=== Reading text ===
I can't see how enabling snoops for the boot cluster is causing these
aborts. Perhaps as Krzysztof commented it has something to do with the
secure firmware/tz software on these boards ? Other than there does
not appear to be any difference between the working/non-working
setups.

Abhilash
>
> The odroid-xu3 is still getting them, but these seem to happen whether
> or not MCPM is enabled, so must a different issue related to the
> bootloader setup.
>
>> I am OK with disabling
>> 5420_MCPM in the default configuration in such a case. This would
>> however mean that S2R also stops working by default on 5420.
>
> Disabling the option isn't my first choice either, I would rather see
> this issue debugged and fixed by folks that are more familiar with MCPM
> on Exynos.
===
* Directive *
Please print the full reply about the boot cluster aborts verbatim. The listing has no part in this.
=== Stored rows ===
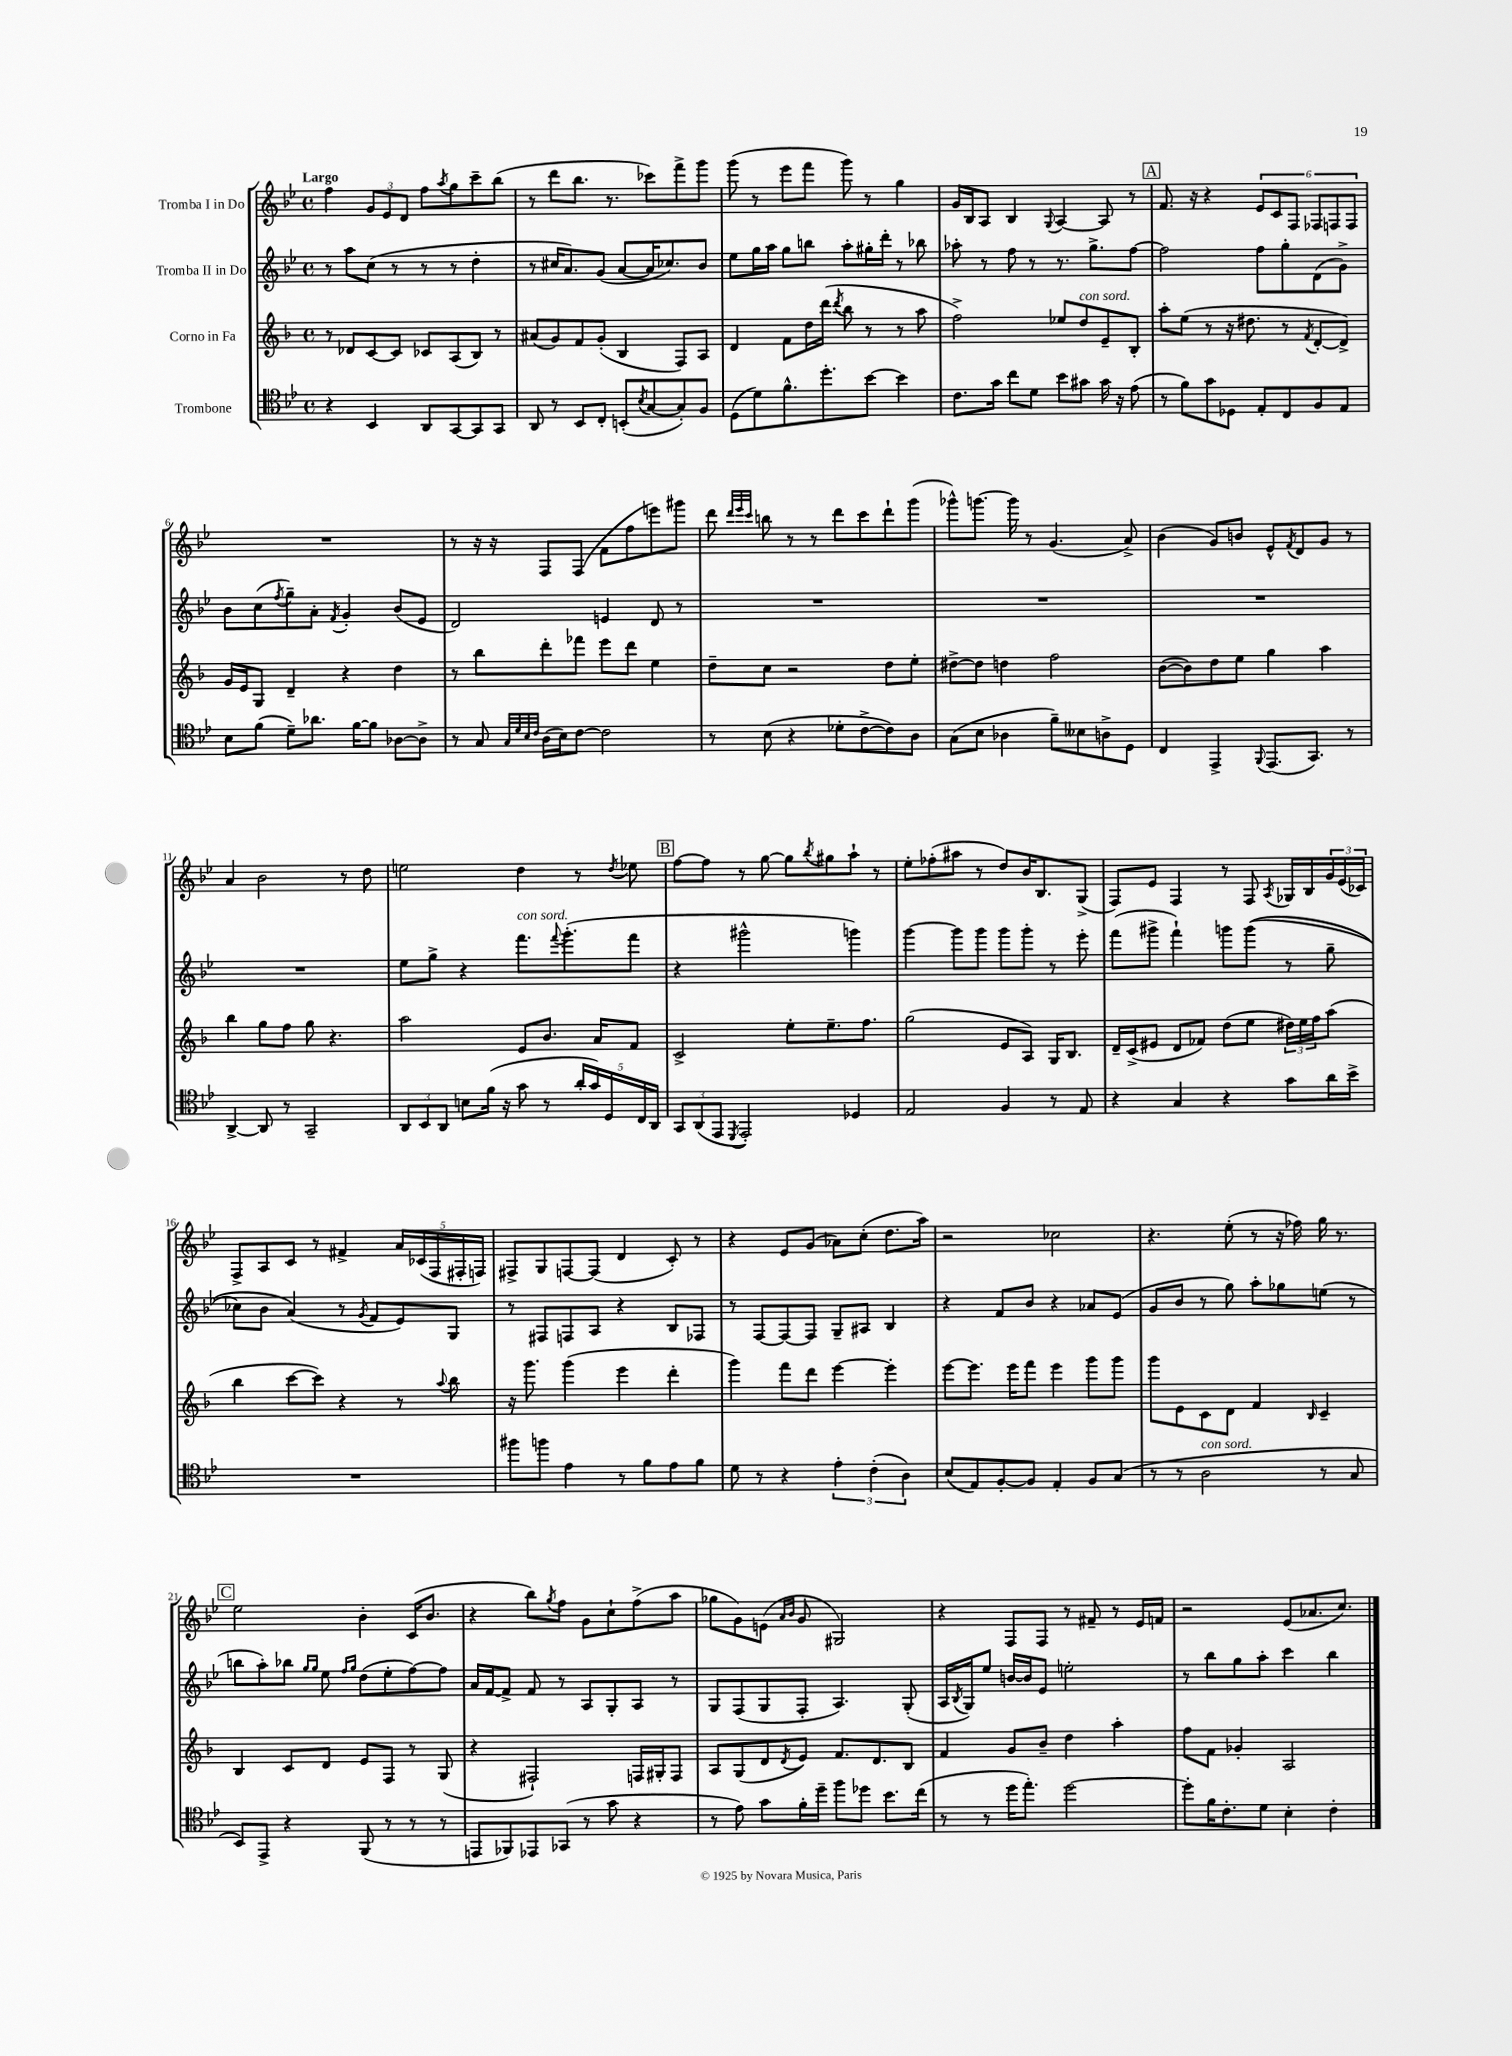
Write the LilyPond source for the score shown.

<<
\new StaffGroup <<
\new Staff = "s0" \with { instrumentName = "Tromba I in Do" } {
    \clef treble \key bes \major \defaultTimeSignature \time 4/4 \tempo "Largo"
    f''4 \tuplet 3/2 { g'8 ees'8 d'8 } f''8 \acciaccatura { a''8 } g''8 c'''8-- bes''8( |
    r8 d'''8 bes''8. r8. ces'''8) f'''8-> g'''8 |
    g'''8( r8 ees'''8 f'''8 g'''8) r8 g''4 |
    g'16 bes16 a8 bes4 \appoggiatura { g8 } a4~ a8 r8 |
    \mark \markup { \box "A" } f'8. r16 r4 \tuplet 6/4 { ees'8 c'8 f8 fes8 f8 f8 } |
    R1 |
    r8 r16 r16 f8 f8( f'8 f''8 e'''8) gis'''8 |
    d'''8 \grace { d'''32 ees'''32 c'''32 } b''8 r8 r8 d'''8 c'''8 d'''8-! g'''8( |
    ges'''8-^) g'''8.~ g'''16 r8 g'4.( a'8->) |
    bes'4( g'8) b'8 ees'8-^ \acciaccatura { f'8 } d'8 g'8 r8 |
    a'4 bes'2 r8 d''8 |
    e''2 d''4 r8 \acciaccatura { d''8 } ees''8 |
    \mark \markup { \box "B" } f''8~ f''8 r8 g''8~ g''8 \acciaccatura { bes''8 } gis''8 a''8-! r8 |
    ees''8-. fes''8-.( ais''8 r8 d''8) bes'16 bes8. g8->( |
    f8) ees'8 f4 r8 f8 \acciaccatura { a8 } ges16 bes16 \tuplet 3/2 { g'16 ees'16( ces'16) } |
    f8-> a8 c'8 r8 fis'4-> \tuplet 5/4 { a'16 ces'16( f16 fis16-. f16) } |
    fis8-> g8 f8~ f8( d'4 c'8-.) r8 |
    r4 ees'8 g'8( aes'8) c''8-.( d''8. a''16) |
    r2 ces''2 |
    r4. ees''8-.( r8 r16 fes''16) g''16 r8. |
    \mark \markup { \box "C" } ees''2 bes'4-. c'16( bes'8. |
    r4 bes''8) \acciaccatura { g''8 } f''8 g'8 c''8-! f''8->( a''8 |
    ges''8 g'8) e'8( \grace { a'16 bes'16 } g'8 gis2) |
    r4 f8 f8 r8 fis'8-- r8 ees'16 f'16 |
    r2 ees'8( aes'8. c''8.) \bar "|." |
}
\new Staff = "s1" \with { instrumentName = "Tromba II in Do" } {
    \clef treble \key bes \major \defaultTimeSignature \time 4/4
    r8 a''8 c''8( r8 r8 r8 d''4-. |
    r8 cis''16 a'8.) g'8( a'8~ a'16 ces''8.) bes'8 |
    ees''8 g''16 a''16 g''8 b''8 a''8-. gis''16-. d'''16-. r8 bes''8 |
    aes''8-. r8 f''8 r8 r8. g''8.-> f''8~ |
    \mark \markup { \box "A" } f''2 f''8 g''8-. d'8( g'8->) |
    bes'8 c''8( \acciaccatura { f''8 } g''8--) a'8-. \acciaccatura { f'8 } g'4-. bes'8( ees'8 |
    d'2) e'4 d'8 r8 |
    R1 |
    R1 |
    R1 |
    R1 |
    ees''8 g''8-> r4 f'''8.^\markup { \italic "con sord." } \appoggiatura { f'''8 } g'''8.-.( f'''8 |
    \mark \markup { \box "B" } r4 gis'''2-^ g'''4) |
    g'''4~ g'''8 g'''8 g'''8 g'''8-. r8 ees'''8-. |
    f'''8( gis'''8-> f'''4-!) g'''8 g'''8(\( r8 g''8-- |
    ces''8) bes'8 a'4(\) r8 \acciaccatura { g'8 } f'8 ees'8) g8 |
    r8 fis8 f8 a8 r4 bes8 fes8 |
    r8 f8~ f8~ f8 g8-- ais8 bes4 |
    r4 f'8 bes'8 r4 aes'8 ees'8( |
    g'8 bes'8 r8 g''8) a''8-. ges''8 e''8( r8 |
    \mark \markup { \box "C" } b''8 a''8-.) bes''8 \grace { g''16 g''16 } ees''8 \grace { f''16 g''16 } d''8( ees''8-. f''8~) f''8 |
    a'16 f'16~ f'8-> f'8 r8 a8 g8-. a8 r8 |
    g8 f8( g8 f8-. a4.) g8-.( |
    a16 \acciaccatura { bes8 } g16) ees''8 b'16~ b'16 ees'8 e''2-. |
    r8 bes''8 g''8 a''8-. c'''4 bes''4 \bar "|." |
}
\new Staff = "s2" \with { instrumentName = "Corno in Fa" } {
    \clef treble \key f \major \defaultTimeSignature \time 4/4
    r8 des'8 c'8~ c'8 ces'8 a8( bes8) r8 |
    ais'8( g'8) f'8 g'8-.( bes4 f8) a8 |
    d'4 f'8 d''16 d'''16( \acciaccatura { d'''8 } bes''8 r8 r8 a''8 |
    f''2->) ees''8 d''8^\markup { \italic "con sord." } e'8-- bes8-. |
    \mark \markup { \box "A" } a''8-. e''8( r8 r16 dis''8. r8 \acciaccatura { f'8 } d'8~-. d'8->) |
    g'16 e'16 g8 d'4-- r4 d''4 |
    r8 bes''8 d'''8-. fes'''8 e'''8 d'''8 e''4 |
    d''8-- c''8 r2 d''8 e''8-. |
    dis''8~-> dis''8 d''4 f''2 |
    bes'8~( bes'8) d''8 e''8 g''4 a''4 |
    bes''4 g''8 f''8 g''8 r4. |
    a''2 e'8 bes'8. a'16 f'8 |
    \mark \markup { \box "B" } c'2-> e''8-. e''8.-- f''8. |
    g''2( e'8 a8) g16 bes8. |
    d'16-- c'16->( eis'8 d'8 fes'8) d''8( e''8 \tuplet 3/2 { dis''16) e''16 f''16 } a''8( |
    bes''4 c'''8~ c'''8) r4 r8 \appoggiatura { a''8 } bes''8 |
    r16 g'''8. g'''4( e'''4 d'''4-. |
    g'''4) f'''8 d'''8 e'''4~ e'''4-. |
    e'''8~ e'''8. e'''16 f'''8 e'''4 g'''8 g'''8 |
    g'''8 e'8 c'8 d'8 f'4 \grace { bes16 } c'4-- |
    \mark \markup { \box "C" } bes4 c'8 d'8 e'8 f8 r8 g8( |
    r4 fis2-!) f16 gis16-. f8 |
    a8 g8( d'8 \acciaccatura { d'8 } e'8) f'8. d'8. bes8 |
    f'4 g'8 bes'8-- d''4 a''4-. |
    f''8 f'8 ges'4-. a2 \bar "|." |
}
\new Staff = "s3" \with { instrumentName = "Trombone" } {
    \clef tenor \key bes \major \defaultTimeSignature \time 4/4
    r4 bes,4 a,8 g,8~ g,8 g,8 |
    a,8 r8 bes,8 c8-. b,8-.( \acciaccatura { bes8 } g8~ g8-.) f8 |
    d8( d'8) f'8.-^ d''8.-. bes'8~ bes'4 |
    c'8. g'16 c''8 d'8 bes'8 gis'8 gis'16 r16 ees'8( |
    \mark \markup { \box "A" } r8 f'8) g'8 des8 ees8-. c8 f8 ees8 |
    bes8 f'8( d'8--) aes'8. f'16~ f'8 aes8~ aes8-> |
    r8 g8 \grace { g32 d'32 bes32 c'32 } a16( bes16) c'8~ c'2 |
    r8 bes8( r4 des'8-. c'8~-> c'8) a8 |
    g8( bes8 aes4 f'8--) beses8 a8-> d8 |
    c4 ees,4-> \appoggiatura { f,8 } ees,8.( g,8.) r8 |
    a,4~-> a,8 r8 g,2-- |
    \tuplet 3/2 { a,8 bes,8 a,8 } b8 f'16( r16 g'8 r8 \tuplet 5/4 { a'16-. g'16) d16 c16 a,16 } |
    \mark \markup { \box "B" } \tuplet 3/2 { g,8 a,8( ees,8 } \acciaccatura { d,8 } ees,2-.) des4 |
    ees2 f4 r8 ees8 |
    r4 g4 r4 g'8 a'16 bes'16-> |
    R1 |
    fis''8 f''8 ees'4 r8 f'8 ees'8 f'8 |
    d'8 r8 r4 \tuplet 3/2 { ees'4-. c'4-.( a4) } |
    bes8( ees8) f8~-. f8 ees4-. f8 g8( |
    r8 r8 a2^\markup { \italic "con sord." } r8 g8 |
    \mark \markup { \box "C" } bes,8) ees,8-> r4 f,8( r8 r8 r8 |
    e,8 fes,8) ees,8 ges,8( r8 g'8 r4 |
    r8 ees'8) g'8 f'16-. d''16-- f''8 des''8 bes'8. c''16( |
    r8 r8 d''16 ees''8.-.) d''2~ |
    d''8-. f'16 c'8.-. d'8 bes4-. c'4-. \bar "|." |
}
>>
>>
===
* Problem solution *
I can't see how enabling snoops for the boot cluster is causing these
aborts. Perhaps as Krzysztof commented it has something to do with the
secure firmware/tz software on these boards ? Other than there does
not appear to be any difference between the working/non-working
setups.

Abhilash
>
> The odroid-xu3 is still getting them, but these seem to happen whether
> or not MCPM is enabled, so must a different issue related to the
> bootloader setup.
>
>> I am OK with disabling
>> 5420_MCPM in the default configuration in such a case. This would
>> however mean that S2R also stops working by default on 5420.
>
> Disabling the option isn't my first choice either, I would rather see
> this issue debugged and fixed by folks that are more familiar with MCPM
> on Exynos.